◆ **TASK DESCRIPTION**
Each entry that follows is to be retyped exactly. Pictures do not belong in the copy.

◆ **EXERCISE INPUT**
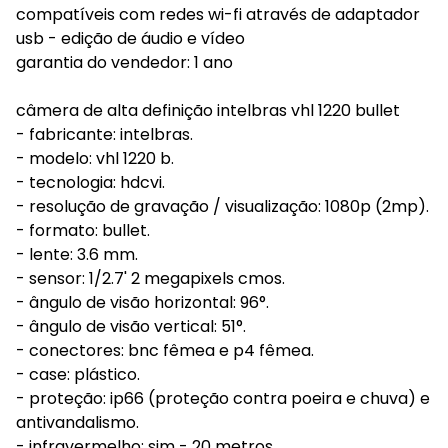
compatíveis com redes wi-fi através de adaptador
usb - edição de áudio e vídeo
garantia do vendedor: 1 ano
câmera de alta definição intelbras vhl 1220 bullet
- fabricante: intelbras.
- modelo: vhl 1220 b.
- tecnologia: hdcvi.
- resolução de gravação / visualização: 1080p (2mp).
- formato: bullet.
- lente: 3.6 mm.
- sensor: 1/2.7' 2 megapixels cmos.
- ângulo de visão horizontal: 96°.
- ângulo de visão vertical: 51°.
- conectores: bnc fêmea e p4 fêmea.
- case: plástico.
- proteção: ip66 (proteção contra poeira e chuva) e
antivandalismo.
- infravermelho: sim - 20 metros.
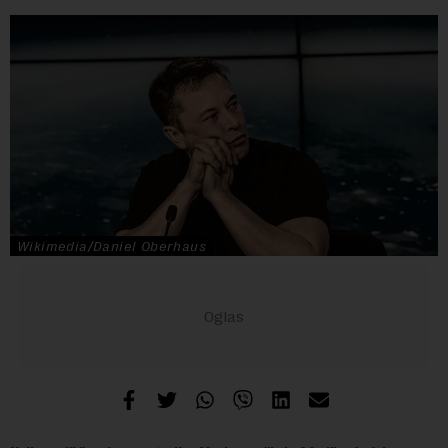
Wikimedia/Daniel Oberhaus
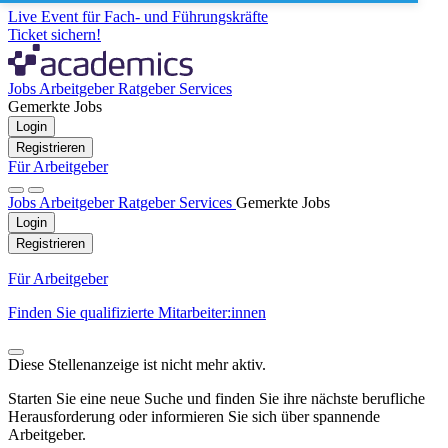
Live Event für Fach- und Führungskräfte
Ticket sichern!
Jobs
Arbeitgeber
Ratgeber
Services
Gemerkte Jobs
Login
Registrieren
Für Arbeitgeber
Jobs
Arbeitgeber
Ratgeber
Services
Gemerkte Jobs
Login
Registrieren
Für Arbeitgeber
Finden Sie qualifizierte Mitarbeiter:innen
Diese Stellenanzeige ist nicht mehr aktiv.
Starten Sie eine neue Suche und finden Sie ihre nächste berufliche
Herausforderung oder informieren Sie sich über spannende
Arbeitgeber.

◆ **OUTPUT FOR THIS TASK**
compatíveis com redes wi-fi através de adaptador
usb - edição de áudio e vídeo
garantia do vendedor: 1 ano
câmera de alta definição intelbras vhl 1220 bullet
- fabricante: intelbras.
- modelo: vhl 1220 b.
- tecnologia: hdcvi.
- resolução de gravação / visualização: 1080p (2mp).
- formato: bullet.
- lente: 3.6 mm.
- sensor: 1/2.7' 2 megapixels cmos.
- ângulo de visão horizontal: 96°.
- ângulo de visão vertical: 51°.
- conectores: bnc fêmea e p4 fêmea.
- case: plástico.
- proteção: ip66 (proteção contra poeira e chuva) e
antivandalismo.
- infravermelho: sim - 20 metros.
Wikimedia/Daniel Oberhaus
Live Event für Fach- und Führungskräfte
Ticket sichern!
Jobs
Arbeitgeber
Ratgeber
Services
Gemerkte Jobs
Login
Registrieren
Für Arbeitgeber
Jobs
Arbeitgeber
Ratgeber
Services
Gemerkte Jobs
Login
Registrieren
Für Arbeitgeber
Finden Sie qualifizierte Mitarbeiter:innen
Diese Stellenanzeige ist nicht mehr aktiv.
Starten Sie eine neue Suche und finden Sie ihre nächste berufliche
Herausforderung oder informieren Sie sich über spannende
Arbeitgeber.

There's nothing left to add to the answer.